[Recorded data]
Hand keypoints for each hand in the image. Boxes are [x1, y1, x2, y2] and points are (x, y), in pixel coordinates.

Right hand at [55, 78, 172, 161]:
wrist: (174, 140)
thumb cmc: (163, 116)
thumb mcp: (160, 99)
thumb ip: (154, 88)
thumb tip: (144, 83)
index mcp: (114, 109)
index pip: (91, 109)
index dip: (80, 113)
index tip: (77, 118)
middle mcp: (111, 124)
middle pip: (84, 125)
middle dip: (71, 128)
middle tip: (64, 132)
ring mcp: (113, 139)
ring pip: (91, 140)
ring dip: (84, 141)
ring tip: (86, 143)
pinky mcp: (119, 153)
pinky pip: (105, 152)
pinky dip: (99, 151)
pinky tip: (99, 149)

**To do**
Copy out the data shown above in full. Match it exactly.

**Answer area**
Hand keypoints for each hand in the image. Boxes are [x1, y1, x2, y2] and points are (x, y), in pixel coordinates.

Right hand at [55, 78, 172, 161]:
wrist: (174, 140)
thumb cmc: (163, 116)
thumb mcp: (160, 99)
thumb ip: (154, 88)
thumb tip: (144, 83)
index mcp: (114, 109)
index pip: (91, 109)
index dip: (80, 113)
index tip: (77, 118)
middle mcp: (111, 124)
middle pip: (84, 125)
middle dip: (71, 128)
middle tip: (64, 132)
ring mcp: (113, 139)
ring pip: (91, 140)
ring dip: (84, 141)
ring tip: (86, 143)
pinky mcp: (119, 153)
pinky pip: (105, 152)
pinky dip: (99, 151)
pinky tip: (99, 149)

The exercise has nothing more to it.